La caravane s'était mise en route, ils arriveraient très bientôt à Al-Far. Il sortit dehors pour aller voir les chevaux. Miroir était sa jument préférée, certainement à cause de son pelage noir et brillant et ses yeux intelligents. Discrètement, il s'assura que tout le monde dormait. Il aurait voulu dire au revoir à son amie mais elle l'avait évité toute la semaine qui avait suivit sa décision, elle n'avait même pas tenté de le raisonner ! Il était triste mais bien trop heureux de partir pour laisser sa mélancolie prendre le dessus. Il détacha Miroir d'Elan et Crème pour la sceller, son père avait largement assez pour acheter un nouveau cheval une fois là bas. Jilano préférait partir en cachette. Il n'avait nul envie de les quitter à Al-Far, il voulait commencer sa route dès maintenant. Jilano posa une main pensive sur le doux pelage de sa jument et la guida. Il s'arrêta net en entendant un bruit de pas. Tout était perceptible pour celui qui savait écouter. Surtout que Liana n'était guère discrète. Jilano sourit.
- Liana je t'ai entendue, chuchota-t-il.
La jeune fille ne répondit pas. Il la fixa dans la pénombre, et au travers de ses yeux verts et brillants il pouvait facilement sonder ses sentiments. Et ce qu'il y vit ne lui plu pas. C'était un regard de supplication mêlé de désespoir.

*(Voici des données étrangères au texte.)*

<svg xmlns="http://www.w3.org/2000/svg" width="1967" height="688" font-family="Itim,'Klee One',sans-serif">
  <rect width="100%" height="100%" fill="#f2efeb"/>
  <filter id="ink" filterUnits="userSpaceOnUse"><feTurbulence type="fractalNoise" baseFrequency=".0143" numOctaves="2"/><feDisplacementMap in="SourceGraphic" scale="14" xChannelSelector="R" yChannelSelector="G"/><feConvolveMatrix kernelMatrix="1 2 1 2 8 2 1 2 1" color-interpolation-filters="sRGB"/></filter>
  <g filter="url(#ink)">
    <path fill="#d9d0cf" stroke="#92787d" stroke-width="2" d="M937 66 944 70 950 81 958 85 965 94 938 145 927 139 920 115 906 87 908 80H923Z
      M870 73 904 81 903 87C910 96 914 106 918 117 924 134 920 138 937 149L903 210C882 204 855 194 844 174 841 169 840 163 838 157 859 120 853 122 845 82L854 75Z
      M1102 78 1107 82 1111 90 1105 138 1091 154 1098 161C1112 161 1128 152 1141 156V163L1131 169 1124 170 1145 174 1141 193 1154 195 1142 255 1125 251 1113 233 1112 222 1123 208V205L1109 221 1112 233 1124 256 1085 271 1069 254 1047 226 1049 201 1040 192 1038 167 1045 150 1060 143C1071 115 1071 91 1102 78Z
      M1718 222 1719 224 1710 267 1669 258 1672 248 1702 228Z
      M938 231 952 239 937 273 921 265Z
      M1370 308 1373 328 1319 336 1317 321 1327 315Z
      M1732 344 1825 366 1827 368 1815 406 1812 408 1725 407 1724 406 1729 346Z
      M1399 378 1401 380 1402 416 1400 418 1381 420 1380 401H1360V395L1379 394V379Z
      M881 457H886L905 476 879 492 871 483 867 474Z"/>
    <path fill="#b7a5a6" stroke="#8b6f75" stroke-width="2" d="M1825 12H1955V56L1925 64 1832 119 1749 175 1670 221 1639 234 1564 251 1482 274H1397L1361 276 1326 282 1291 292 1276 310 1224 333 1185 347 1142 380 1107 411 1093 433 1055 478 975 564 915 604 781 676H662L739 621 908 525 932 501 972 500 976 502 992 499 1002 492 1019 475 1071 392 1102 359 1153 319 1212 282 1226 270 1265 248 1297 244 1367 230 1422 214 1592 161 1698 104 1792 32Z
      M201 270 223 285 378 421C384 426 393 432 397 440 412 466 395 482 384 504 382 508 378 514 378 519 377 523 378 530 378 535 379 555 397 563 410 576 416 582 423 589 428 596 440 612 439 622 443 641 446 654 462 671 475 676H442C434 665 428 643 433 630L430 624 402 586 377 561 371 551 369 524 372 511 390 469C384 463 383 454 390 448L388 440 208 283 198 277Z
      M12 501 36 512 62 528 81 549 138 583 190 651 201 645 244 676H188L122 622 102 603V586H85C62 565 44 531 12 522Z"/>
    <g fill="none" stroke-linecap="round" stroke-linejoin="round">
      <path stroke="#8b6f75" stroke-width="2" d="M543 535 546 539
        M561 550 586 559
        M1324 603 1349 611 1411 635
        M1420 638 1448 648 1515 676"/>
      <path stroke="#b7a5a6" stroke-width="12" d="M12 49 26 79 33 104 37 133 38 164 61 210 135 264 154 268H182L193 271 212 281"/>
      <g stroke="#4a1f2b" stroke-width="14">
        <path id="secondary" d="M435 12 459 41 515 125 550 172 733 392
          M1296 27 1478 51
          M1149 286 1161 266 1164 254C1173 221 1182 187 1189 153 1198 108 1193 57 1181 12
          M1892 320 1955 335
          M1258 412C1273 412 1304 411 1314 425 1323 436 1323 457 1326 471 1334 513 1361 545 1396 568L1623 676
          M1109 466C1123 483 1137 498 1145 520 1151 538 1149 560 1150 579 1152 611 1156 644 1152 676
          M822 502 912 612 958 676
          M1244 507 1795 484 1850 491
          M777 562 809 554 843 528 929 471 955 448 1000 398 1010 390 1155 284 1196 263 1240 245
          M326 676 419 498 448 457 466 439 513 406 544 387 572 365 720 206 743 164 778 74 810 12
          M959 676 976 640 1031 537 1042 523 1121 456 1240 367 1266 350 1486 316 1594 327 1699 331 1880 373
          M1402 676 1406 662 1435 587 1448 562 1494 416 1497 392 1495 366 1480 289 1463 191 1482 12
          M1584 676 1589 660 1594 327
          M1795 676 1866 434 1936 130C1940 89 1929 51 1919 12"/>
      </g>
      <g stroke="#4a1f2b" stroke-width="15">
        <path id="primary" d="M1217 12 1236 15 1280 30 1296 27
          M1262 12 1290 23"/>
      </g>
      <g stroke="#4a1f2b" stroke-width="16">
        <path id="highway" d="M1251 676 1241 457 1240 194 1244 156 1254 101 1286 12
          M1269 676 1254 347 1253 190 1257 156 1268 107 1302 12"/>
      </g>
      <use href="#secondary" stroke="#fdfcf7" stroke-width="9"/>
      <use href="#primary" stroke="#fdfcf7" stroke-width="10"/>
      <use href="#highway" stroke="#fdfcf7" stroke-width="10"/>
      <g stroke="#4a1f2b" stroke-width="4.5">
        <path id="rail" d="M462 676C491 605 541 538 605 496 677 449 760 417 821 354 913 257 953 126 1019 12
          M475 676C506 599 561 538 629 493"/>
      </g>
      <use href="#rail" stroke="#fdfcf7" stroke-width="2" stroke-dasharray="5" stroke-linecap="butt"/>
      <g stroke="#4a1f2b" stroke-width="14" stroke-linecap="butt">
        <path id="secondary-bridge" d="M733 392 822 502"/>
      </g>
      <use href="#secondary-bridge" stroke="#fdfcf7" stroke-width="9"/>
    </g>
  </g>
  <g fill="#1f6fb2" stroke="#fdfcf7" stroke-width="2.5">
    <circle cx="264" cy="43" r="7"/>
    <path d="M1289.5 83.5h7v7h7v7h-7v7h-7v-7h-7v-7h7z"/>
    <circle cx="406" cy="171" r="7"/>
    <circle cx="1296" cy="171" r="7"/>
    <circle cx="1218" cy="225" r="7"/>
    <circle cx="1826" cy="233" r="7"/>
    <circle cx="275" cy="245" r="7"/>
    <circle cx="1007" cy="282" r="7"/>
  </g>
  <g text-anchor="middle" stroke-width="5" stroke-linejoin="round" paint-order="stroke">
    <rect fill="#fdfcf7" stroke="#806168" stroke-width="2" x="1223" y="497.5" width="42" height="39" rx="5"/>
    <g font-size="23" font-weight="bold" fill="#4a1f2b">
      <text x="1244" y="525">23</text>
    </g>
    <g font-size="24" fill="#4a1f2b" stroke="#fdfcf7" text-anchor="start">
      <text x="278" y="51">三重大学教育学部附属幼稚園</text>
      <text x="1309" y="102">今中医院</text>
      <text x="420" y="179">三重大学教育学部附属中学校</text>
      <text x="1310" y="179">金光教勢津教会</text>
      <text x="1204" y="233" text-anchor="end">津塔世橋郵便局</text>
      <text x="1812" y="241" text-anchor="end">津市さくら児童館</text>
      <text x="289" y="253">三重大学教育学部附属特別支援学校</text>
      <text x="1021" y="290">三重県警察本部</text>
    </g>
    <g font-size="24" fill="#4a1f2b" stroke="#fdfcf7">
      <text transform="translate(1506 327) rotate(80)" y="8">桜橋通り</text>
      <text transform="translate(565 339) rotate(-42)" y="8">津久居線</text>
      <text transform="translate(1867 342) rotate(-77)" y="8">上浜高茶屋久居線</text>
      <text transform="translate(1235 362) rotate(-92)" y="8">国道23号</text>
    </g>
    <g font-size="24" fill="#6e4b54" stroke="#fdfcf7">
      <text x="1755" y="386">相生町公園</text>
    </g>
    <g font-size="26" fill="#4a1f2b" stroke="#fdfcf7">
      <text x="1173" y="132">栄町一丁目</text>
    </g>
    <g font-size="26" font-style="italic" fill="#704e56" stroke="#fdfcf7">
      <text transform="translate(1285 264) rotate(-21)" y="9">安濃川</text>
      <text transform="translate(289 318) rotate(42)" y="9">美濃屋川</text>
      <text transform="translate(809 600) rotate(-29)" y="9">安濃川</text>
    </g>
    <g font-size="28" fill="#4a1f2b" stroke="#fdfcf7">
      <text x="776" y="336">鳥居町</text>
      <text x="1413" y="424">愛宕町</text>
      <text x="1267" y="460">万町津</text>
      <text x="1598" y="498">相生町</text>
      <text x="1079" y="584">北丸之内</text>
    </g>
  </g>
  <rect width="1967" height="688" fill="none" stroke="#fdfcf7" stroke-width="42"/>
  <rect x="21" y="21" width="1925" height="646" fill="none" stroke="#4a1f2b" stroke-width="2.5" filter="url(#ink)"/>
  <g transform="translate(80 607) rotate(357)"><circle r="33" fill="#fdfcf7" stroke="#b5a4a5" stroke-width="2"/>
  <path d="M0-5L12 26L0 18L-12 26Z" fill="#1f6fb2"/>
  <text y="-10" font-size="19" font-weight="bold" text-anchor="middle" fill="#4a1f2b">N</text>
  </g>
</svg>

- Prends moi avec toi ! dit-elle d'une voix forte.
Manquait plus qu'elle gâche son plan et réveille toute la caravane.
- Je ne peux pas, soupira-t-il.
- Mais bien sûr que si... Et puis... où tu vas d'abord ! Qu'est ce qu'il t'as pris de vouloir quitter la caravane ! Tu n'as nul part ou aller de toute façon alors arrête ton délire !
Maintenant, elle criait à moitié. Jilano était profondément énervé. Il s'approcha d'elle, et, ne contrôlant plus ses sentiments, la saisie par le cou avec une force qu'elle n'avait jamais soupçonné chez lui. Il pu entendre un faible gémissement franchir ses lèvres, il se contenta de s'approcher de son oreille avec un air menaçant qui lui était méconnaissable.
- Tu vas la fermer oui ? J'ai besoin de quitter cette stupide caravane, toi, stupide illettrée, mon père, stupide thül, donc laisse moi m'en aller et arrête de piaffer !
Il la lâcha, et elle tomba sur le sol. Il la toisa de ses yeux froids, avant de se détourner, de prendre Miroir et de s'éclipser dans la nuit.